Who is going to make Ben's famous challah?


Christine DeSouza

Ben Brenslauer and his famous challah.

After 15 years, Ben's Bake Shop closed at 5 p.m. on Dec. 24, 2015. No more challah-at least for now. On Wednesday, Dec. 23, Michael Fischer went to the bakery at 7 a.m. to be sure to get some of Ben's famous challah. When he got there, a line had already formed and by 8 a.m., when the bakery opened, that line was all the way down the block. It took only one and a half hours to sell all 100 loaves.

Later that afternoon, the glass shelves in the display case were almost empty. Only two yule logs, a stollen, a dozen or so éclairs and butter cookies were left for the day. Several customers came in asking for challah.

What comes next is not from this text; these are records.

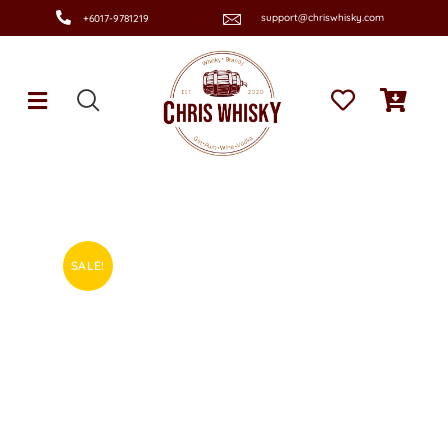
support@chriswhisky.com
+6017-9781219
SALE!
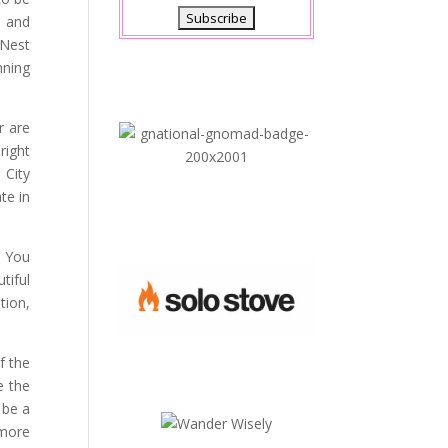
s and
 Nest
nning
r are
right
 City
te in
? You
tiful
tion,
f the
e the
 be a
 more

"We're out, there will be challah tomorrow. No, we don't take orders for the challah. It's first come, first serve," said the sales clerk.

Surprisingly, there wasn't a line outside the morning of the 24th. Inside there were about six customers, all wanting challah.

"This is so sad that he is closing," one customer said.

Owner Ben Brenslauer had some bad news. The deal he had hoped to make with The Pantry Café's owner, Alden Mamann, didn't work out. Bresluear wasn't pleased with the kitchen at The Pantry. "It's all stainless steel. I work on a wood table. And the oven isn't big enough," he told the Heritage.

Disappointed, Brenslauer just couldn't bring himself to make a deal. Which means, there is no one to supply challah at this moment to the Roth Family JCC or the Jewish Academy of Orlando. Oh, there is challah to be had, just not Ben's Bake Shop challah.

Brenslauer does have one glimmer of hope. Rabbi Dubov of Chabad wanted to meet with him. Brenslauer did not say what they would be discussing, but he did share with The Heritage that he would like to teach children how to make his challah.